Danilo Lavieri e Enrico Bruno

Do UOL, em São Paulo e em Belo Horizonte

  • Juliana Flister/Light Press/Cruzeiro

    Atualmente lesionado, Marciel ainda não convenceu quando entrou em campo pelo Cruzeiro

    Atualmente lesionado, Marciel ainda não convenceu quando entrou em campo pelo Cruzeiro

Em fevereiro deste ano, Cruzeiro e Corinthians efetivaram uma troca que dividiu opiniões. O volante Willians saiu da Toca para servir o time paulista, enquanto o jovem Marciel, da mesma posição, fez o caminho inverso. Na roda de conversas entre os torcedores, a principal discussão era de quem havia levado a melhor no negócio. Seis meses depois, as equipes se encontram pela primeira vez na temporada e o cenário que cerca os dois atletas é bem diferente. A expectativa colocada na dupla não se concretizou e hoje ambos aparecem sem espaços em suas respectivas equipes.
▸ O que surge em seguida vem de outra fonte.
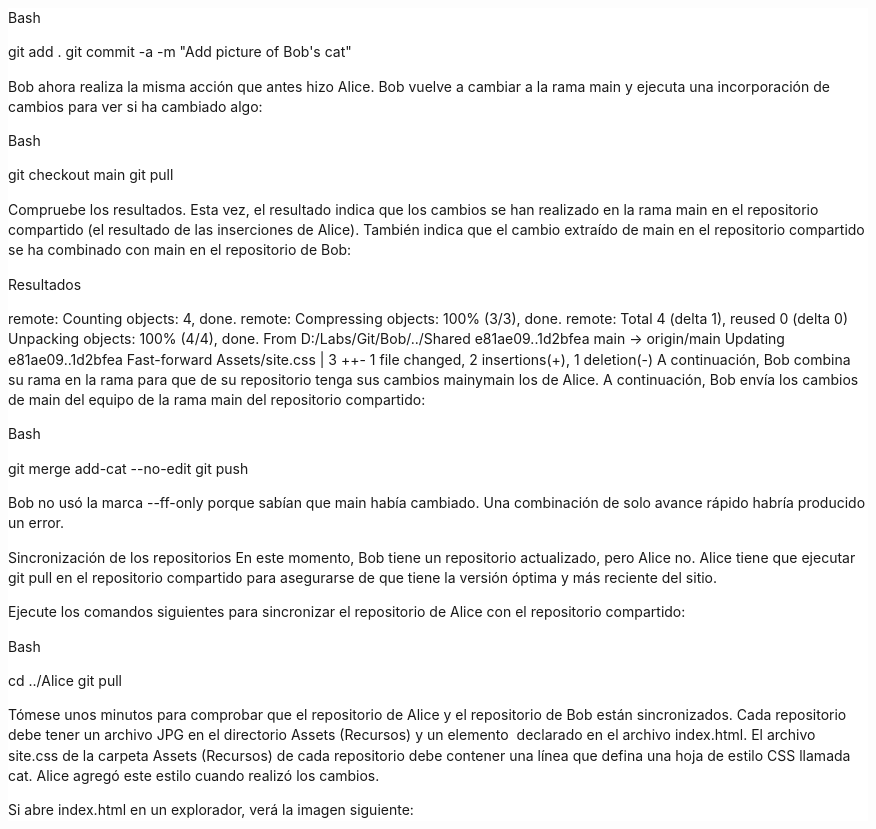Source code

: Bash

git add .
git commit -a -m "Add picture of Bob's cat"

Bob ahora realiza la misma acción que antes hizo Alice. Bob vuelve a cambiar a la rama main y ejecuta una incorporación de cambios para ver si ha cambiado algo:

Bash

git checkout main
git pull

Compruebe los resultados. Esta vez, el resultado indica que los cambios se han realizado en la rama main en el repositorio compartido (el resultado de las inserciones de Alice). También indica que el cambio extraído de main en el repositorio compartido se ha combinado con main en el repositorio de Bob:

Resultados

remote: Counting objects: 4, done.
remote: Compressing objects: 100% (3/3), done.
remote: Total 4 (delta 1), reused 0 (delta 0)
Unpacking objects: 100% (4/4), done.
From D:/Labs/Git/Bob/../Shared
   e81ae09..1d2bfea  main     -> origin/main
Updating e81ae09..1d2bfea
Fast-forward
 Assets/site.css | 3 ++-
 1 file changed, 2 insertions(+), 1 deletion(-)
A continuación, Bob combina su rama en la rama para que de su repositorio tenga sus cambios mainymain los de Alice. A continuación, Bob envía los cambios de main del equipo de la rama main del repositorio compartido:

Bash

git merge add-cat --no-edit
git push

Bob no usó la marca --ff-only porque sabían que main había cambiado. Una combinación de solo avance rápido habría producido un error.

Sincronización de los repositorios
En este momento, Bob tiene un repositorio actualizado, pero Alice no. Alice tiene que ejecutar git pull en el repositorio compartido para asegurarse de que tiene la versión óptima y más reciente del sitio.

Ejecute los comandos siguientes para sincronizar el repositorio de Alice con el repositorio compartido:

Bash

cd ../Alice
git pull

Tómese unos minutos para comprobar que el repositorio de Alice y el repositorio de Bob están sincronizados. Cada repositorio debe tener un archivo JPG en el directorio Assets (Recursos) y un elemento <img> declarado en el archivo index.html. El archivo site.css de la carpeta Assets (Recursos) de cada repositorio debe contener una línea que defina una hoja de estilo CSS llamada cat. Alice agregó este estilo cuando realizó los cambios.

Si abre index.html en un explorador, verá la imagen siguiente:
Desde que chegou ao Cruzeiro, Marciel nunca teve tantas oportunidades e sequer as aproveitou enquanto esteve em campo. O jogador acaba de se recuperar de uma ruptura no ligamento do joelho esquerdo e foi relacionado pela primeira vez pelo técnico Mano Menezes. Contudo, com os comandantes antecessores, seja Deivid ou Paulo Bento, o jogador não foi utilizado com frequência e jogou apenas cinco partidas até agora, sendo três como titular. No primeiro semestre, entrou em três jogos no Mineiro e um pela Primeira Liga. Neste Brasileirão, o garoto de 21 anos saiu do banco para jogar os 26 minutos finais contra o Botafogo, há mais de dois meses. Apesar de tratado como aposta, Marciel não terá vida fácil no Cruzeiro. Após se recuperar, sua tarefa será encontrar um espaço no time. Henrique, Robinho, Bruno Ramires e Ariel Cabral são os principais concorrentes no meio-campo, que ainda conta com Lucas Romero, atualmente disputando as Olimpíadas. Na reserva, Federico Gino corre por fora, além de Denílson, recentemente contratado.

Não diferente de Marciel, Willians também não caiu nas graças da torcida e ainda não conseguiu convencer no Corinthians, apesar de algumas pequenas sequências de jogos. Nos números, o desempenho é um pouco mais animador. Com a camisa da equipe paulista, o veterano entrou em campo por 16 vezes, mas permaneceu em campo durante os 90 minutos por apenas quatro oportunidades. Há pouco mais de um mês, realizou sua última partida, diante do América-MG, no Independência.

O vínculo por empréstimo da dupla com cada time é válido até dezembro deste ano e um retorno antes deste prazo não é cogitado em nenhuma das partes. Ao fim do contrato, as duas equipes terão preferências para adquirir os atletas, cujos valores já foram fixados no começo da temporada. Resta saber se os volantes aproveitarão os últimos meses do ano para corresponderem às expectativas, algo que até agora não aconteceu.